What you are asked to do — Set down exactly the lines from the one containing "posted @ 2019-09-12 16:18 czy-power" through the last line of the data below, and no others.

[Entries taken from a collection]
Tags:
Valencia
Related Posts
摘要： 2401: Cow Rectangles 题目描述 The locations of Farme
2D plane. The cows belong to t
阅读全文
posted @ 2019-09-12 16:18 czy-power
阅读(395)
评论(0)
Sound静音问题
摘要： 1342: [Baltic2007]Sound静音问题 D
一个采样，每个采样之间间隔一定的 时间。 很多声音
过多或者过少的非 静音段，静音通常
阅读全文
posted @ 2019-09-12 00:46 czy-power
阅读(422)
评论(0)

Task result —
posted @ 2019-09-12 16:18 czy-power
阅读(395)
评论(0)
Sound静音问题
摘要： 1342: [Baltic2007]Sound静音问题 D
一个采样，每个采样之间间隔一定的 时间。 很多声音
过多或者过少的非 静音段，静音通常
阅读全文
posted @ 2019-09-12 00:46 czy-power
阅读(422)
评论(0)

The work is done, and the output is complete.